DATA TO EXAMINE:
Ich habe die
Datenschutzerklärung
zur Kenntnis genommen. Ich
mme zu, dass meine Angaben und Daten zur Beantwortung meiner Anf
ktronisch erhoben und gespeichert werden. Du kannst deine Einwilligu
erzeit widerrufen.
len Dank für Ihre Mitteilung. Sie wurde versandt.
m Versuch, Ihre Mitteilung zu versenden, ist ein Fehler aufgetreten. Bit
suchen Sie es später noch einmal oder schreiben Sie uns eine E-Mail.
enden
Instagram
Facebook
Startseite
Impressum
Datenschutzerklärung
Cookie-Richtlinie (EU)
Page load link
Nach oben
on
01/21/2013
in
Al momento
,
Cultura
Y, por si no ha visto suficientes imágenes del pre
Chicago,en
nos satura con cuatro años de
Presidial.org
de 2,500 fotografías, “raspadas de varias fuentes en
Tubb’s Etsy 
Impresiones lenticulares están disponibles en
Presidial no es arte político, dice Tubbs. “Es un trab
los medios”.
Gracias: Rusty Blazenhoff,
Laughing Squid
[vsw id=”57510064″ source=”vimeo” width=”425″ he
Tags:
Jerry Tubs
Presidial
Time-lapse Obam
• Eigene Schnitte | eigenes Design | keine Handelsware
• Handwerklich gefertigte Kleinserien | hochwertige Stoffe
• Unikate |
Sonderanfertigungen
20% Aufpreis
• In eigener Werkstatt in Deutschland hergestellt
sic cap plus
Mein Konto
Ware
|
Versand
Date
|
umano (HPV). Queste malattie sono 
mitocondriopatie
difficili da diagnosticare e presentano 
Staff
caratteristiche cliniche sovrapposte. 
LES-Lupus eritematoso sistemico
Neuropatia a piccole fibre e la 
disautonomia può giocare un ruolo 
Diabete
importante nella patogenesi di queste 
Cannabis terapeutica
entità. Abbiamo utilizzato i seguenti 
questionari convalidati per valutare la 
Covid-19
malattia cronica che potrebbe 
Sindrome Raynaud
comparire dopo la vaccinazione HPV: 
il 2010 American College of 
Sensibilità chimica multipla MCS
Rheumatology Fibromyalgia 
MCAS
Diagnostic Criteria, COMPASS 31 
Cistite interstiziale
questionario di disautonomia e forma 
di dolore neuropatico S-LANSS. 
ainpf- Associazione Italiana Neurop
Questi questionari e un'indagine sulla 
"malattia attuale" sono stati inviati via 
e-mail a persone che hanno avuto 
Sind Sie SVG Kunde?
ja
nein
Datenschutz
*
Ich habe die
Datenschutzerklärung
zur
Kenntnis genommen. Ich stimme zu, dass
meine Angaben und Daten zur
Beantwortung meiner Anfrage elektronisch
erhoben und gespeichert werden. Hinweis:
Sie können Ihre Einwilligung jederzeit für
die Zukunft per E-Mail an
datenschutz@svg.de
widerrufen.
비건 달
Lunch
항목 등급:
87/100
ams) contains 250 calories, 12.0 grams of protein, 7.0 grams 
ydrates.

HOW TO COMPLETE THIS TASK: Using the listing above, list every line in which the string "Kenntnis" occurs.

TASK RESULT:
zur Kenntnis genommen. Ich
Kenntnis genommen. Ich stimme zu, dass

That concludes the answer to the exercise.